L’enthousiasme et le talent des conférenciers a permis à un public nombreux d’étudiants, enseignants et passionnés de culture coréenne d’en savoir plus sur ce sujet passionnant qui a suscité l’envie de voir des représentations. Ce qui sera possible en novembre au musée du quai Branly à Paris.

L’auditoire a eu la chance de bénéficier, à la fin de la conférence, d’un petit récital de kayagum 가야금, instrument traditionnel à cordes, par Park Keun-A, jeune étudiante d’échanges, Japonaise d’origine coréenne, dont le talent a suscité l’enthousiasme. (L.D.)

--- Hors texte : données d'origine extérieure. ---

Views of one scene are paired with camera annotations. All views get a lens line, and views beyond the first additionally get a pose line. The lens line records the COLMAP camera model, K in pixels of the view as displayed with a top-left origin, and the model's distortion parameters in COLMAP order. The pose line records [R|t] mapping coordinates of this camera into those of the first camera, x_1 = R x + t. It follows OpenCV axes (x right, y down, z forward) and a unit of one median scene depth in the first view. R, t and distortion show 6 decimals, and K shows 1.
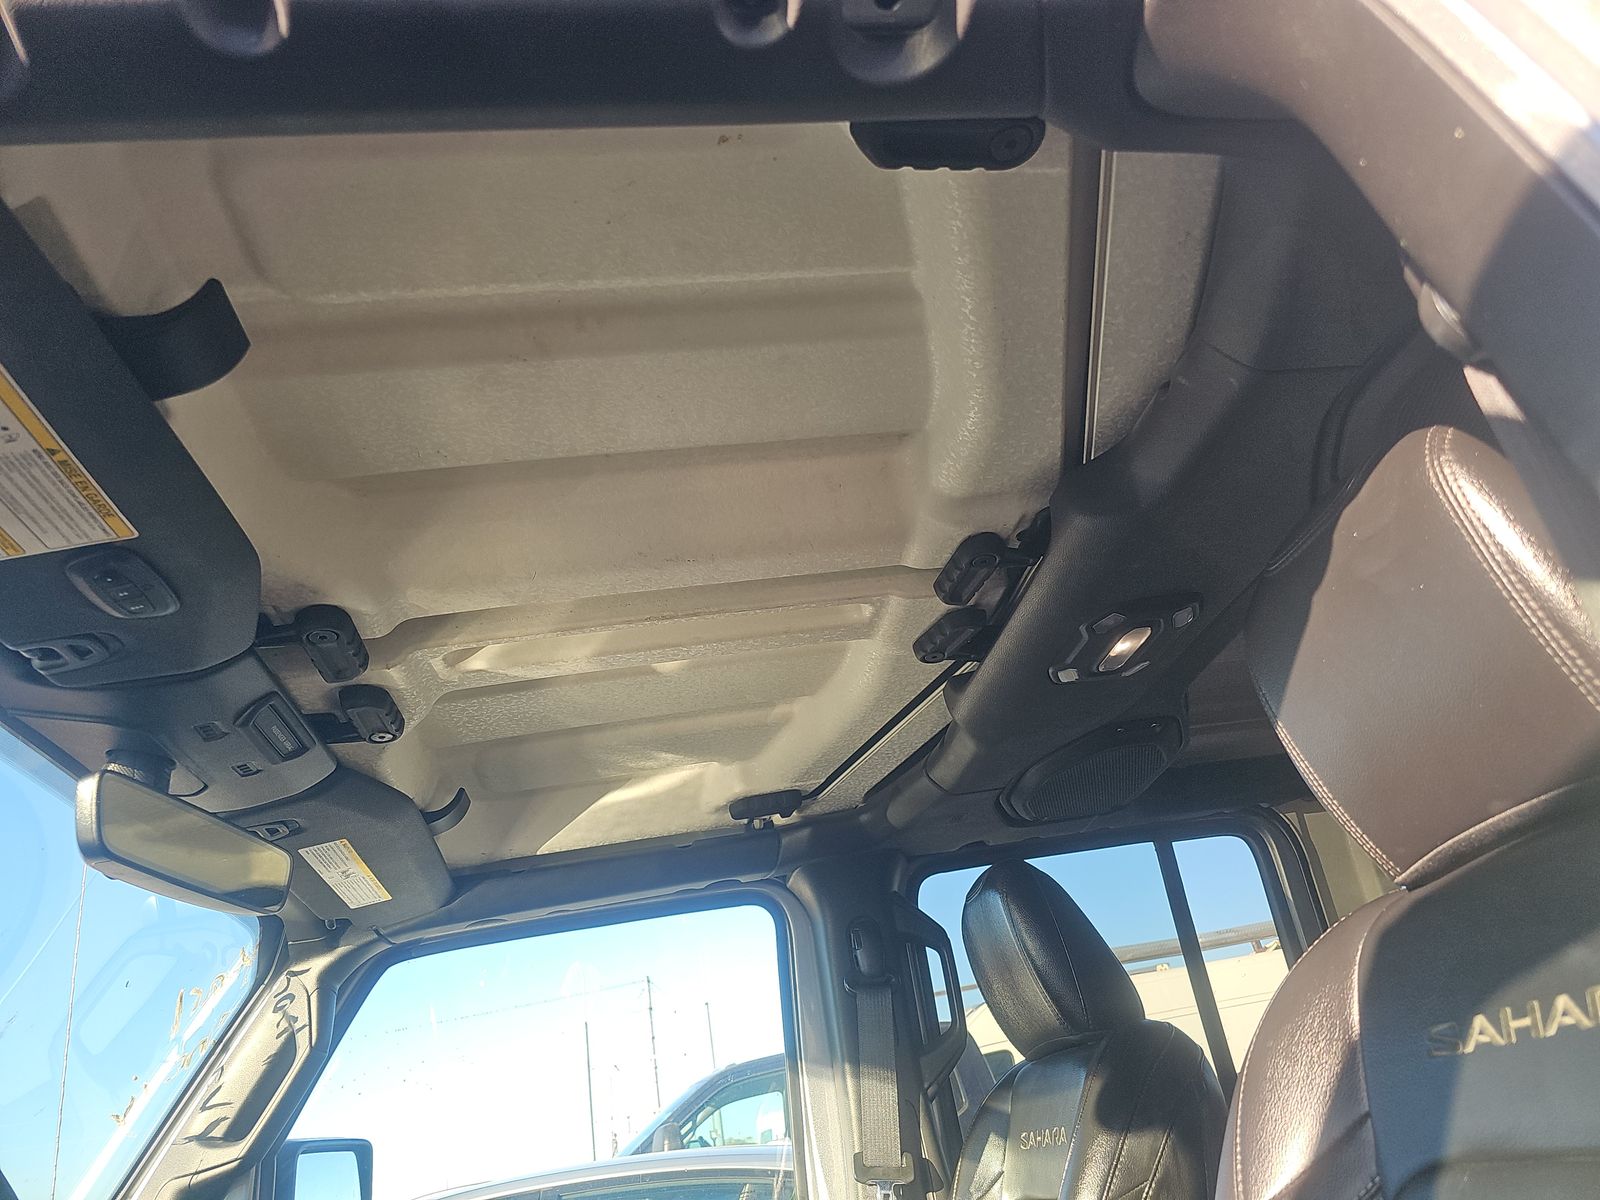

Pour poursuivre la découverte de cette expression dramatique si singulière, on peut, par exemple, se rendre sur Youtube qui permet de visionner du p'ansori ou certains de ses avatars (voire même une affligeante parodie). En cliquant ici, on peut déguster 3 minutes 37 secondes de l'art de « la plus célèbre chanteuse de pansori, Ahn Sook-sun en représentation au musée Guimet (Paris) en novembre 2006 », grâce à un document mis en ligne par 'dubrouchel', visionné déjà plus de 2600 fois. Mon préféré des 17 choix possibles ce soir est « Hwa Cho Jang Dae Mok» (7 minutes 23 secondes).

On peut aussi facilement entendre du kayagum, comme ici sur le site de Lee Youngshin [cliquer sur "Listening to Music" dans la barre de menu], qui interprète « Kayagum Sanjo », morceau qui dure 21 minutes et 18 secondes (nécessite RealPlayer). La même page offre sept chants accompagnés de kayagum en format mp3 et un heure de p'ansori : « Choon Hyuang Ga ». On peut même - ô magie de l'internet - jouer soi-même du kayagum ou plutôt du KayaToy. Pour cela il faut se rendre ici.

Notons pour finir, que l'événement du mois du Centre Culturel Coréen [2, avenue d’Iéna 75116 Paris] est justement un stage de P'ansori qui se déroulera du 4 au 15 juin, stage gratuit (du lundi au vendredi, de 15h à 17h). (P.K.)